The relevance of acquired macrolide resistance for outcome of episodes of clinical infection is uncertain, but is likely to be minimal in a setting like the Gambia and other African countries where macrolides are very rarely used as empirical antibiotic therapy. Also, previous studies in The Gambia show that after mass AZI campaigns for trachoma control, prevalence of AZI resistance among S.pneumoniae isolates was re-establisehd to baseline levels (<1 %) . In addition, there is evidence elsehwere from patients with cystic fibrosis receiving long term AZI, that although macrolide resistance develops in S. aureus among treated patients, these resistant organisms are not transmitted to their close family contacts .
In this proof-of-concept study, we propose an intervention that would be easily implementable in developing countries. We treat women in labour attending a health facility with one dose of AZI, an oral antibiotic that is cheap and does not need specific storage conditions (can be kept at room temperature), and we will assess whether this antibiotic decreases the risk of bacterial colonization in the baby during the neonatal period (primary endpoint during the first week of life or early neonatal period) and the mother during the same period. The hypothesis that motivates our intervention is that the mother is the main source of bacterial transmission to the baby. If the intervention is successful in proving our hypothesis, then we will design several additional studies. First, we will assess the impact of the intervention on severe clinical endpoints such as neonatal sepsis and mortality in the baby and puerperal sepsis in the mother. If this is shown to be of benefit, we will then test the intervention in the context of home delivery, as in Africa, many women deliver at home attended by traditional birth attendants.

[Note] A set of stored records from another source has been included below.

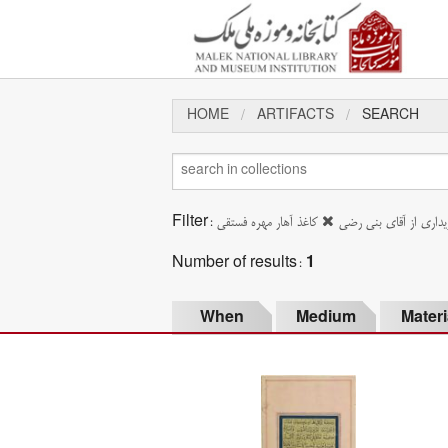
HOME
ARTIFACTS
SEARCH
Filter:
کاغذ آهار مهره فستقی
داری از آقای بنی رضی
Number of results:
1
When
Medium
Materi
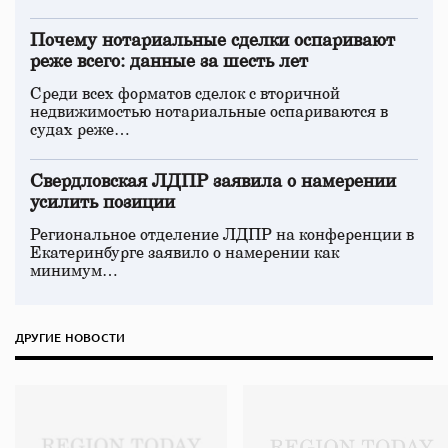
Почему нотариальные сделки оспаривают
реже всего: данные за шесть лет
Среди всех форматов сделок с вторичной
недвижимостью нотариальные оспариваются в
судах реже…
Свердловская ЛДПР заявила о намерении
усилить позиции
Региональное отделение ЛДПР на конференции в
Екатеринбурге заявило о намерении как
минимум…
ДРУГИЕ НОВОСТИ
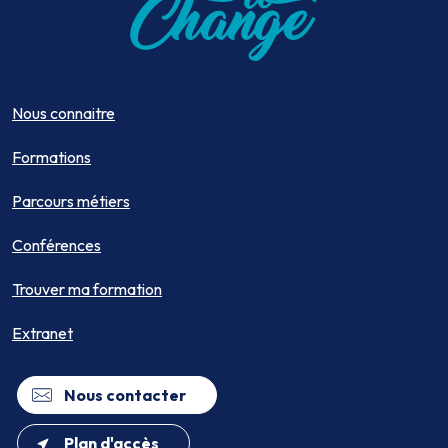
Nous connaitre
Formations
Parcours métiers
Conférences
Trouver ma formation
Extranet
Nous contacter
Plan d'accès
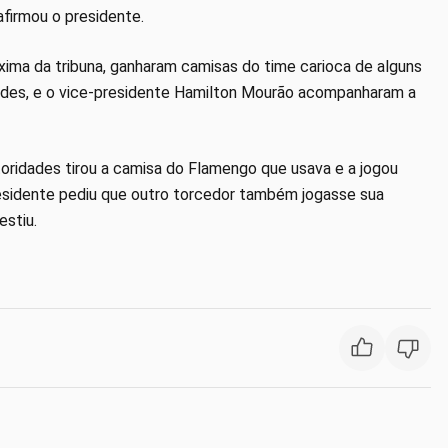
afirmou o presidente.
óxima da tribuna, ganharam camisas do time carioca de alguns
uedes, e o vice-presidente Hamilton Mourão acompanharam a
oridades tirou a camisa do Flamengo que usava e a jogou
presidente pediu que outro torcedor também jogasse sua
estiu.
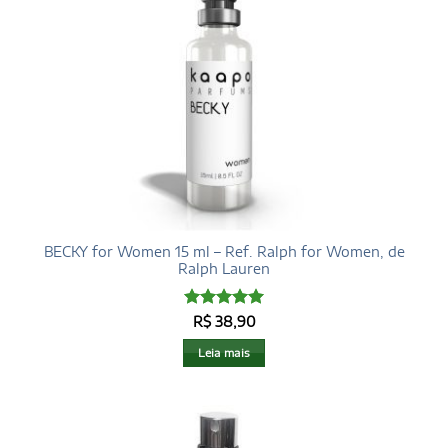
BECKY for Women 15 ml – Ref. Ralph for Women, de
Ralph Lauren
Avaliação
5
R$
38,90
de 5
Leia mais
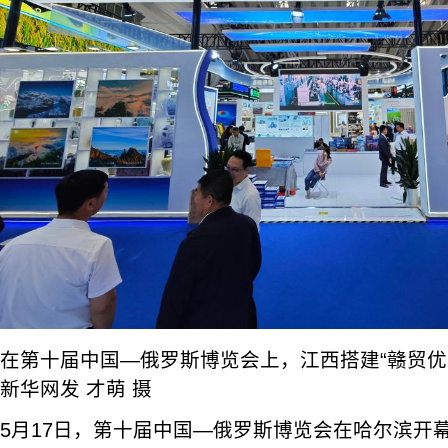
在第十届中国—俄罗斯博览会上，江西搭建“赣贸优
新华网发 才萌 摄
5月17日，第十届中国—俄罗斯博览会在哈尔滨开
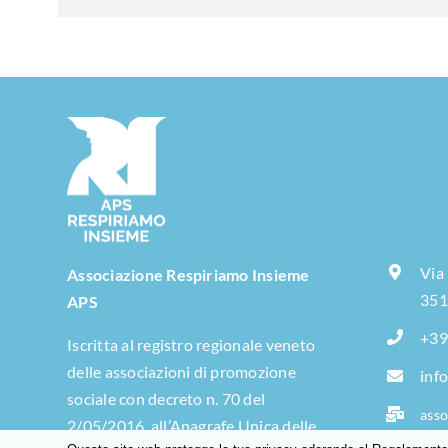
Via
Associazione Respiriamo Insieme
351
APS
+39
Iscritta al registro regionale veneto
delle associazioni di promozione
inf
sociale con decreto n. 70 del
asso
2/05/2016, all’Anagrafe Unica delle
moi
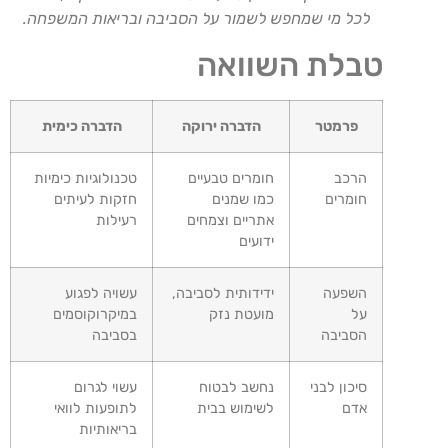
לכל מי שמחפש לשמור על הסביבה ובריאות המשפחה.
טבלת השוואה
פרמטר
הדברה ירוקה
הדברה כימית
הרכב
חומרים טבעיים
טכנולוגיות כימיות
חומרים
כמו שמנים
חזקות לעיתים
אתריים וצמחים
רעילות
ידועים
השפעה
ידידותית לסביבה,
עשויה לפגוע
על
מועטת נזק
במיקרוקוסמים
הסביבה
בסביבה
סיכון לבני
נחשב לבטוח
עשוי לגרום
אדם
לשימוש בבית
לתופעות לוואי
בריאותיות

At the time of submission of this manuscript, ethical approval had been obtained and recruitment had finished. Laboratory work and data cleaning was ongoing.
We thank the mothers and their newbors who participated in our study. We are especially grateful to the study field team (lead by Edrissa Sabally and Omar Jarra), the laboratory team (Isatou Cox and colleges) and the data team (Bai Lamin Dondeh, Kodou Lette and Maimuna Sowe and the data entry team). Our thanks also extend to the CEO of the Jammeh Foundation for Peace Hospital Team (Kebba Manneh) and his team. We are also thankful to our internal monitor (Vivat Thomas), the local safety monitor (Dr Aderonke Odutola) and the DSMB team chaired by Prof Daniel Chandramohan (with Prof Brian Greenwood and Drs Maria Quigley, Stephen Howie and Hannah Blencowe).
The MRC Unit in The Gambia receives core funding from the MRC UK. This trial is jointly funded by the UK MRC and the UK Department for International Development (DFID) under the MRC/DFID Concordat agreement (reference number MR/J010391/1).